Leaders See Wheeling Opportunity Zone As ‘Good Tool’
WHEELING — Area officials think the new certified Opportunity Zone in the city will be a good tool for business development.
U.S. Sen. Shelley Moore Capito, R-W.Va., and West Virginia Gov. Jim Justice announced May 21 that five zones have been certified. These zones are located in Wheeling, Weirton and in Wetzel, Tyler and Marshall counties.
“We think it’s going to be a pretty good tool,” said Craig O’Leary, program director for the Regional Economic Development Partnership in Wheeling.
Regarding projects that might benefit from the zones, he said Wednesday, “Obviously, the energy industry, and some of future projects in downtown Wheeling may be able to take advantage of that.”
It’s too early in the process to speculate on specific projects for the opportunity zones.
“It’s difficult to know until the guidelines come out,” he said.
O’Leary said the RED organization worked with the Marshall County Commission and the city of Wheeling to get the designation in their communities.
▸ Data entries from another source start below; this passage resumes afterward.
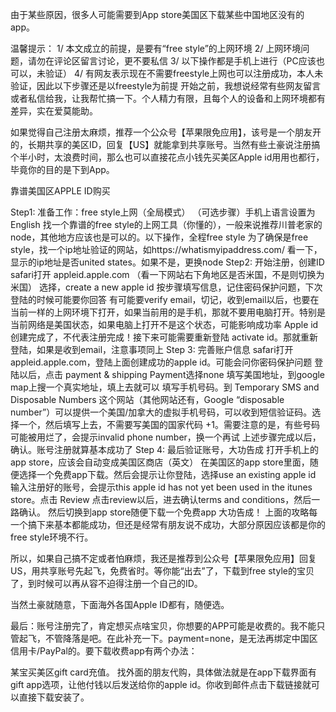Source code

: 

由于某些原因，很多人可能需要到App store美国区下载某些中国地区没有的app。

温馨提示：
1/ 本文成立的前提，是要有“free style”的上网环境
2/ 上网环境问题，请勿在评论区留言讨论，更不要私信
3/ 以下操作都是手机上进行（PC应该也可以，未验证）
4/ 有网友表示现在不需要freestyle上网也可以注册成功，本人未验证，因此以下步骤还是以freestyle为前提
开始之前，我想说经常有些网友留言或者私信给我，让我帮忙搞一下。个人精力有限，且每个人的设备和上网环境都有差异，实在爱莫能助。

如果觉得自己注册太麻烦，推荐一个公众号【苹果限免应用】，该号是一个朋友开的，长期共享的美区ID，回复【US】就能拿到共享账号。当然有些土豪说注册搞个半小时，太浪费时间，那么也可以直接花点小钱先买美区Apple id用用也都行，毕竟你的目的是下到App。

靠谱美国区APPLE ID购买

Step1: 准备工作：free style上网（全局模式）
（可选步骤）手机上语言设置为English
找一个靠谱的free style的上网工具（你懂的），一般来说推荐川普老家的node，其他地方应该也是可以的。以下操作，全程free style
为了确保是free style，找一个ip地址验证的网站，如https://whatismyipaddress.com/ 看一下，显示的ip地址是否united states。如果不是，更换node
Step2: 开始注册，创建ID
safari打开 appleid.apple.com （看一下网站右下角地区是否米国，不是则切换为米国）
选择，create a new apple id
按步骤填写信息，记住密码保护问题，下次登陆的时候可能要你回答
有可能要verify email，切记，收到email以后，也要在当前一样的上网环境下打开，如果当前用的是手机，那就不要用电脑打开。特别是当前网络是美国状态，如果电脑上打开不是这个状态，可能影响成功率
Apple id创建完成了，不代表注册完成！接下来可能需要重新登陆 activate id。那就重新登陆，如果是收到email，注意事项同上
Step 3: 完善账户信息
safari打开 appleid.apple.com，登陆上面创建成功的apple id。可能会问你密码保护问题
登陆以后，点击 payment & shipping
Payment选择none
填写美国地址，到google map上搜一个真实地址，填上去就可以
填写手机号码。到 Temporary SMS and Disposable Numbers 这个网站（其他网站还有，Google “disposable number”）可以提供一个美国/加拿大的虚拟手机号码，可以收到短信验证码。选择一个，然后填写上去，不需要写美国的国家代码 +1。需要注意的是，有些号码可能被用烂了，会提示invalid phone number，换一个再试
上述步骤完成以后，确认。账号注册就算基本成功了
Step 4: 最后验证账号，大功告成
打开手机上的app store，应该会自动变成美国区商店（英文）
在美国区的app store里面，随便选择一个免费app下载。然后会提示让你登陆，选择use an existing apple id
输入注册好的账号，会提示this apple id has not yet been used in the itunes store。点击 Review
点击review以后，进去确认terms and conditions，然后一路确认。
然后切换到app store随便下载一个免费app
大功告成！
上面的攻略每一个搞下来基本都能成功，但还是经常有朋友说不成功，大部分原因应该都是你的free style环境不行。

所以，如果自己搞不定或者怕麻烦，我还是推荐到公众号【苹果限免应用】回复US，用共享账号先起飞，免费省时。等你能“出去”了，下载到free style的宝贝了，到时候可以再从容不迫得注册一个自己的ID。

当然土豪就随意，下面海外各国Apple ID都有，随便选。

最后：账号注册完了，肯定想买点啥宝贝，你想要的APP可能是收费的。我不能只管起飞，不管降落是吧。在此补充一下。payment=none，是无法再绑定中国区信用卡/PayPal的。要下载收费app有两个办法：

某宝买美区gift card充值。
找外面的朋友代购，具体做法就是在app下载界面有gift app选项，让他付钱以后发送给你的apple id。你收到邮件点击下载链接就可以直接下载安装了。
The tracts’ eligibility was based on demographics of the area.
“We’re always trying to move projects forward,” he added.
Explaining the next steps, he said, “There needs to be an opportunity fund created, to make investments within the zones.”
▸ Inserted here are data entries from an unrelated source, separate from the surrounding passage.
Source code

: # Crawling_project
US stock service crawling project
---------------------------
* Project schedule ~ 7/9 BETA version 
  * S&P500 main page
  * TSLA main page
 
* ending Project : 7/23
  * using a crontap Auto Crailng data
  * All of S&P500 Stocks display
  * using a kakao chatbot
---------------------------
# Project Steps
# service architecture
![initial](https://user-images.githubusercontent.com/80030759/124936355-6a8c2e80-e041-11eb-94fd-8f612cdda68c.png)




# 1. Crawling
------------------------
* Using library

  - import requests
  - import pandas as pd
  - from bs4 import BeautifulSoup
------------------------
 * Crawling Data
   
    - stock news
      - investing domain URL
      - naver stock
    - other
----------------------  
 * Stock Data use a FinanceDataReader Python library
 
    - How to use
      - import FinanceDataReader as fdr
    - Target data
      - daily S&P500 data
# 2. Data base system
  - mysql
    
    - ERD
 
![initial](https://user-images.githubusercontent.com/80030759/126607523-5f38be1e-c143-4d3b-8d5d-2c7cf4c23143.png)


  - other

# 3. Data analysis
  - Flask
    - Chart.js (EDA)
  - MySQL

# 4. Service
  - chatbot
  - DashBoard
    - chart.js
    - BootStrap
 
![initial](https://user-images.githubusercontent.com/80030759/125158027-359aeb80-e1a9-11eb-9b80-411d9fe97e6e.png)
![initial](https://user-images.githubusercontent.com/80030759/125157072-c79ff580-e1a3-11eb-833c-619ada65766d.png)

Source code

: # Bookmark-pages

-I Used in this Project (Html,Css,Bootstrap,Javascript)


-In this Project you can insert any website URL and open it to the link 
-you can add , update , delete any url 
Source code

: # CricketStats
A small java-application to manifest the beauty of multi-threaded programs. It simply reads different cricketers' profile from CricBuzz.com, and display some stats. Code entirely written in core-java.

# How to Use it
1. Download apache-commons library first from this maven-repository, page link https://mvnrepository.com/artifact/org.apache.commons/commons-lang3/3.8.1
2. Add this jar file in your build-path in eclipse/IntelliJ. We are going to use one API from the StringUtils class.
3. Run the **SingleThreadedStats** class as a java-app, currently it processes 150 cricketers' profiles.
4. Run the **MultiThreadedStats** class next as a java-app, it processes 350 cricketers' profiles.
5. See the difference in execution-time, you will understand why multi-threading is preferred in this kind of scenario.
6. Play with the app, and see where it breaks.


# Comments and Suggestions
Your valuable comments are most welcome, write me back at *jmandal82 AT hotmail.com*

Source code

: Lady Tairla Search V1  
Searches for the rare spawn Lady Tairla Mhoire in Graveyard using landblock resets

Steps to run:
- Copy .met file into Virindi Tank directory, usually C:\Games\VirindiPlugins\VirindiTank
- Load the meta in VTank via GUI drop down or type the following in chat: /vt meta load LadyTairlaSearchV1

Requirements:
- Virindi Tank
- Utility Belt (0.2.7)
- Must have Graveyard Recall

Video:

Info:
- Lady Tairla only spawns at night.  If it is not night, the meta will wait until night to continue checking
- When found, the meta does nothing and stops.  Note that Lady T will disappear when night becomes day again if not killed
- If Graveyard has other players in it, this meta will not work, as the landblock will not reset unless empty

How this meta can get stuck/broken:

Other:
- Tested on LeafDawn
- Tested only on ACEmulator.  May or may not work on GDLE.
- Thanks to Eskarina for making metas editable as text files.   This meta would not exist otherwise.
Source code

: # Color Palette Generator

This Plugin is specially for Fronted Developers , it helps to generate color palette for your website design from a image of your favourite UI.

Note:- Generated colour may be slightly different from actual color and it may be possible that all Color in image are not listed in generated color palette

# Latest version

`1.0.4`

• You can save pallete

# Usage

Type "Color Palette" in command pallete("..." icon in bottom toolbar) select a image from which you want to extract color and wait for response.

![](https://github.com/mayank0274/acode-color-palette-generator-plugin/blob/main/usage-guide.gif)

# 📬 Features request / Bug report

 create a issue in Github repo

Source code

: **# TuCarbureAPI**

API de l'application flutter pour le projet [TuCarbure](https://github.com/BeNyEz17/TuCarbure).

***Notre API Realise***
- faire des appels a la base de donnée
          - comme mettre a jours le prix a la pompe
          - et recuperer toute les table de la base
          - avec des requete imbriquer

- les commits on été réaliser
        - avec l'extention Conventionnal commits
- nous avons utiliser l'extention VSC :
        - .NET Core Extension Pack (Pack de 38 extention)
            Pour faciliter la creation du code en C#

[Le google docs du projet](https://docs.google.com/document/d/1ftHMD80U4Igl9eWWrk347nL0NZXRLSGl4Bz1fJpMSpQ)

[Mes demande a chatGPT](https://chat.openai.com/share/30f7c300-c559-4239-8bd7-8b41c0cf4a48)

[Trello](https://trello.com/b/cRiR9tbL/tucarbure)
However, he said, the U.S. Department of Treasury has not completed its guidelines for the opportunity fund.
Money for the opportunity fund will come from individual investors. The fund then “will make investment in a project within that qualified zone,” he said.
As an incentive, investors will get a tax benefit in the form of a deferral on capital gains. The tax benefit “depends on how long the investment remains in place,” he said.
Investors can defer tax on any prior gains until no later than Dec. 31, 2026, so long as the gain is reinvested in a qualified opportunity fund. The investor would be eligible for an increase if the investment is held in the fund for at least 10 years.
Wheeling’s new zone is situated in industrial, commercial and residential areas near W.Va. 2, Interstates 70 and 470 and the Ohio River. City development officials could not be reached for comment Wednesday.
Weirton’s zone is in its downtown corridor.
Marshall County’s zone is located near shale gas, oil reserves and industrial companies. Wetzel County’s area is in the center of the shale gas exploration and production site, while Tyler County’s zone is situated in developable sites near Paden City Industrial Park.